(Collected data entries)
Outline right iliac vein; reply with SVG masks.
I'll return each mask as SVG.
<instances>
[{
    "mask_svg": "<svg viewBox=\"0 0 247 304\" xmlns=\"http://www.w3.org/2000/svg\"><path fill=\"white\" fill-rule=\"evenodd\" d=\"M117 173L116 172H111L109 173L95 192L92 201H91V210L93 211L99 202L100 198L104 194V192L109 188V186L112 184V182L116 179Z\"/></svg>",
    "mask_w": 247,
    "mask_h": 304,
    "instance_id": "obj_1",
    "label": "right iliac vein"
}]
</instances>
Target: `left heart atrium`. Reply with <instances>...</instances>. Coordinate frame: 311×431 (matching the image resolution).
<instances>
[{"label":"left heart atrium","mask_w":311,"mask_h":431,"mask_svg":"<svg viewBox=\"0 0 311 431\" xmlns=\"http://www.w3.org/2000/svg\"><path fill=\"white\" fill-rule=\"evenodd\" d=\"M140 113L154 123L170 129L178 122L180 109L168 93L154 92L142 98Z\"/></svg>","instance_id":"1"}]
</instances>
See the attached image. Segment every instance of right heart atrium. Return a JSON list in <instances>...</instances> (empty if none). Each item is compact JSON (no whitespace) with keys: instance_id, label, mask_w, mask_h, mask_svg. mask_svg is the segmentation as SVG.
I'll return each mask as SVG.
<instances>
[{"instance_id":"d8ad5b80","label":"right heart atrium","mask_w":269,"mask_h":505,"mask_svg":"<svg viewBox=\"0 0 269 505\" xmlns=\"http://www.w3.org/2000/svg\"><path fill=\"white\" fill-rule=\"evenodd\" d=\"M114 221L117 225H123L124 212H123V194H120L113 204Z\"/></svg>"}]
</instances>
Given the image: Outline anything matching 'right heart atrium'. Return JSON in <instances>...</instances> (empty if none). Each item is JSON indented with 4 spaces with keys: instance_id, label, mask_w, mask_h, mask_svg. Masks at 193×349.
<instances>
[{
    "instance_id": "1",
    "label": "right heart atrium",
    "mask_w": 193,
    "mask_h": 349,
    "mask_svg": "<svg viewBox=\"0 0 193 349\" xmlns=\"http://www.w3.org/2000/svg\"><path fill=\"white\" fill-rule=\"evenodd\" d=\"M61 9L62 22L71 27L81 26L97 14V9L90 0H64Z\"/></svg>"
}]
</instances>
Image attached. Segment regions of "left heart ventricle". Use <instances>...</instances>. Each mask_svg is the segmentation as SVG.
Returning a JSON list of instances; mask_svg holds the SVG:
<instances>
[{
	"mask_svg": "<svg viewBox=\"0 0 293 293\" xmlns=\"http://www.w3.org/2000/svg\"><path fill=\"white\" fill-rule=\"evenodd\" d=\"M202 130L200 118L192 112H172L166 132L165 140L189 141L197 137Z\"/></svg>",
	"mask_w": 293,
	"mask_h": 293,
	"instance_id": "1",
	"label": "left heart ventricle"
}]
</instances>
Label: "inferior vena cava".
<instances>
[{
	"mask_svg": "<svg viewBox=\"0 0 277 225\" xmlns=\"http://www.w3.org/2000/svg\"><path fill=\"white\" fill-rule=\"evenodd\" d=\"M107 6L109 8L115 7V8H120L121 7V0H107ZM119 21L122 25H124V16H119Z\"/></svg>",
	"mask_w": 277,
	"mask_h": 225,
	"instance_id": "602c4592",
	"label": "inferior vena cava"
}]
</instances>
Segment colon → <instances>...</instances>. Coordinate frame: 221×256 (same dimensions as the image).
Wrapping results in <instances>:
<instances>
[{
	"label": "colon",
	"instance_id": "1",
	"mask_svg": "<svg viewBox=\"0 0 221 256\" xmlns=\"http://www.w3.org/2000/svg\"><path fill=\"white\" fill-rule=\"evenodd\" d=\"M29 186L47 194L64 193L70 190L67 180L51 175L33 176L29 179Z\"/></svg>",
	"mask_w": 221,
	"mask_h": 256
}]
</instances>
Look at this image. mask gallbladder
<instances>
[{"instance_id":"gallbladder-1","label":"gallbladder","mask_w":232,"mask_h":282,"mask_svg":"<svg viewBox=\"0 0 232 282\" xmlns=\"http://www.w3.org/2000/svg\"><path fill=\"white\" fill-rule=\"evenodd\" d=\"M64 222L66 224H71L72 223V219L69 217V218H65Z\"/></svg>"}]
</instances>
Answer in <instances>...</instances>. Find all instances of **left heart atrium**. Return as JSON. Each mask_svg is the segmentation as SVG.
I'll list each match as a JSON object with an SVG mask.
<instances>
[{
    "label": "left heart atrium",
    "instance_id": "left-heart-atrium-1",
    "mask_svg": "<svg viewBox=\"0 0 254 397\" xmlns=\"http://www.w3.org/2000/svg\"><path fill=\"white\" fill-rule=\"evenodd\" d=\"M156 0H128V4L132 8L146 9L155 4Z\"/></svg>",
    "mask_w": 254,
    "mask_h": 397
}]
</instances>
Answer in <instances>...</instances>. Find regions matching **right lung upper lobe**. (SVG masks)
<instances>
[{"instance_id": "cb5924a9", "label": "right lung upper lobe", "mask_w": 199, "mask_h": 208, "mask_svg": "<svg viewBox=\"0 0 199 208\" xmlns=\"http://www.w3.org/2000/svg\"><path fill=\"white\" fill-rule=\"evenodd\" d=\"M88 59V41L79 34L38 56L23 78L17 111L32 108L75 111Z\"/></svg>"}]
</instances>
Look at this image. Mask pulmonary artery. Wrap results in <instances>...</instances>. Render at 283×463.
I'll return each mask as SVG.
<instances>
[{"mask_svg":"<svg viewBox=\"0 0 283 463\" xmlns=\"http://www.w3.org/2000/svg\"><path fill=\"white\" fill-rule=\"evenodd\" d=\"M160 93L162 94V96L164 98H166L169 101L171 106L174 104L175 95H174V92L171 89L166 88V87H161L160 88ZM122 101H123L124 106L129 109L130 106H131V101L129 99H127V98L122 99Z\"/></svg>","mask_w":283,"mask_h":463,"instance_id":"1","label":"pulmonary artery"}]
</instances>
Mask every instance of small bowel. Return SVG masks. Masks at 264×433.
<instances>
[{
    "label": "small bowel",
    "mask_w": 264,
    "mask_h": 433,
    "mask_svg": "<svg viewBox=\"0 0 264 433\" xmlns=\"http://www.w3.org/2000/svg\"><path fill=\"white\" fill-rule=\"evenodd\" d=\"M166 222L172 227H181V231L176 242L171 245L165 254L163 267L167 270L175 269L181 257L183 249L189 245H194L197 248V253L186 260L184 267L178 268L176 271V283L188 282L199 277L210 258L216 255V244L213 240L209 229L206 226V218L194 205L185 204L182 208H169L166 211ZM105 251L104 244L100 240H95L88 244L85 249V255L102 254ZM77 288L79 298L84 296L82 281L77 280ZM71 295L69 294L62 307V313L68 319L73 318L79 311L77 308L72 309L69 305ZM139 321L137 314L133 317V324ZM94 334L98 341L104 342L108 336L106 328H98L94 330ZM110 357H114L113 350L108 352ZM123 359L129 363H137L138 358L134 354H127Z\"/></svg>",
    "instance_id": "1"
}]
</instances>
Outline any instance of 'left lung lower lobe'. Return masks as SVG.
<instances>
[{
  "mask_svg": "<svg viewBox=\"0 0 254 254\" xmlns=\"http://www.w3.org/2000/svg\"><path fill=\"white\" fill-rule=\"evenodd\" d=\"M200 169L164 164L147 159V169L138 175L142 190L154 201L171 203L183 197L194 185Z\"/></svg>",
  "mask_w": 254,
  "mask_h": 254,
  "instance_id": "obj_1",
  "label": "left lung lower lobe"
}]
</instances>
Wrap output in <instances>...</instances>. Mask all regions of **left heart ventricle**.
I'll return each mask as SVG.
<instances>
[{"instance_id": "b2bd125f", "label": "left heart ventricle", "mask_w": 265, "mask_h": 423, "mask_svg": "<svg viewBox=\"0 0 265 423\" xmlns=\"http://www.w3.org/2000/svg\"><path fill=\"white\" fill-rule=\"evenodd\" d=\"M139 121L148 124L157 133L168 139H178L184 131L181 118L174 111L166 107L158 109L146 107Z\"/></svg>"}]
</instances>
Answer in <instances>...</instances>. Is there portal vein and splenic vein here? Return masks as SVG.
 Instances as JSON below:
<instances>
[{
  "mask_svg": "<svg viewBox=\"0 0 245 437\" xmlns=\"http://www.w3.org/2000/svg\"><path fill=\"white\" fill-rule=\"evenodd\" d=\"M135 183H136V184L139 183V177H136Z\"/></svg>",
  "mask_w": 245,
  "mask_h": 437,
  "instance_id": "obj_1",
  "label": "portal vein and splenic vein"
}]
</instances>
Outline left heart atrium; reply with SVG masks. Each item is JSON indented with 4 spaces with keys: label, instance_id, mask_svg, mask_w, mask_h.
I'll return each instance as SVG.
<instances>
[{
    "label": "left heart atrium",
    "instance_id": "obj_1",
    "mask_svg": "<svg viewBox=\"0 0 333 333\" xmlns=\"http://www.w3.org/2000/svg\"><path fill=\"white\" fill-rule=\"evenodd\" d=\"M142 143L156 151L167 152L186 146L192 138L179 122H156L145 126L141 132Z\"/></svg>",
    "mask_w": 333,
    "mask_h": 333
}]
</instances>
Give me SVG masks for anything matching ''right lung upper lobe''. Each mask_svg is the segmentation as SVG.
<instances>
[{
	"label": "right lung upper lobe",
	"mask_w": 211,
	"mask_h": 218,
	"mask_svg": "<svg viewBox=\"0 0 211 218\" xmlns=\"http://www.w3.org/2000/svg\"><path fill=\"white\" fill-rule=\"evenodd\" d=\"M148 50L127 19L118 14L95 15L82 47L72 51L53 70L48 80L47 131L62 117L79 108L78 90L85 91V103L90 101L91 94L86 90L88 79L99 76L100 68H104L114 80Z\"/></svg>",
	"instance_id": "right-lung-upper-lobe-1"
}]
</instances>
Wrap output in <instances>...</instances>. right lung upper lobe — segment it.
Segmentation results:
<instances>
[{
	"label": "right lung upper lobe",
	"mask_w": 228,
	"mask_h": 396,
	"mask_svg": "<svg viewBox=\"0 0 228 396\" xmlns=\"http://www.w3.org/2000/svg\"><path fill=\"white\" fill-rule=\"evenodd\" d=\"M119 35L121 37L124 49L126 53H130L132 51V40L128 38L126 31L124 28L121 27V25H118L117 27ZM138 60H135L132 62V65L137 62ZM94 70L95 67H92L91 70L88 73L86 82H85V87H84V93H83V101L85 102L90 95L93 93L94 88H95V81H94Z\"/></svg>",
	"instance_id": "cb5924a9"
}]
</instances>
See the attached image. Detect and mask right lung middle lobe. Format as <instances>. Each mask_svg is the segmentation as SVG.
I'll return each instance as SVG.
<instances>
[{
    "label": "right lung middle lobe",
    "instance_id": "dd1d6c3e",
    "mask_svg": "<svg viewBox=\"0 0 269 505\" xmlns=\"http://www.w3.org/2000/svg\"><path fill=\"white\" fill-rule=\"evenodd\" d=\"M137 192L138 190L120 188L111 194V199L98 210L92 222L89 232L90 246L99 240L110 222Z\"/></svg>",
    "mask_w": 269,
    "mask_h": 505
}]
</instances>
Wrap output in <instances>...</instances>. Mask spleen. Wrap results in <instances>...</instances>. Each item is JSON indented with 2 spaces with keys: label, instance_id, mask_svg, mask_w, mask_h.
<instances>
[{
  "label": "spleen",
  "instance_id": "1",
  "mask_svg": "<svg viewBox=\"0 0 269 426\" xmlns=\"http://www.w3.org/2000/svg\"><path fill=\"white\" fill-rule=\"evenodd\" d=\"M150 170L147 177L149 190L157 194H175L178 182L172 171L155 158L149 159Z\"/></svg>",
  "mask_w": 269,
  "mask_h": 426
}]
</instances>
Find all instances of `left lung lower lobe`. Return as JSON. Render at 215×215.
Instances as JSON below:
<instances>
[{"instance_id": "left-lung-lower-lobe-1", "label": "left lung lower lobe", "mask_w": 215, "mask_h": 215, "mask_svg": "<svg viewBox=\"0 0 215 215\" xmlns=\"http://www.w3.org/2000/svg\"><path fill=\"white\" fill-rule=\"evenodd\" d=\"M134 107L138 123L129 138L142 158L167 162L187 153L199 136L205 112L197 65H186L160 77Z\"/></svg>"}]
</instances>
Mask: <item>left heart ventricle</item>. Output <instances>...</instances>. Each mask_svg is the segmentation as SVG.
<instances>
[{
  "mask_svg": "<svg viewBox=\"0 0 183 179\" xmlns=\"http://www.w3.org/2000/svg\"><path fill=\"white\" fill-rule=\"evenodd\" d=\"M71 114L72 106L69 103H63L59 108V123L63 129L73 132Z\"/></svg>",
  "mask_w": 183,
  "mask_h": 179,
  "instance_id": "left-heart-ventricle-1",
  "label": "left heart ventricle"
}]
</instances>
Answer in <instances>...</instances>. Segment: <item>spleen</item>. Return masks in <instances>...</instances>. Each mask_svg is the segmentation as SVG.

▸ **Given problem**
Find each line in the records above that contains the string "results", and copy every such line in full.

▸ **Finished exercise**
Wrapping results in <instances>:
Look at this image. Mask pulmonary artery. Wrap results in <instances>...</instances>. Render at 283×463.
Segmentation results:
Wrap output in <instances>...</instances>. Mask spleen. Wrap results in <instances>...</instances>. Each item is JSON indented with 2 spaces with keys: label, instance_id, mask_svg, mask_w, mask_h.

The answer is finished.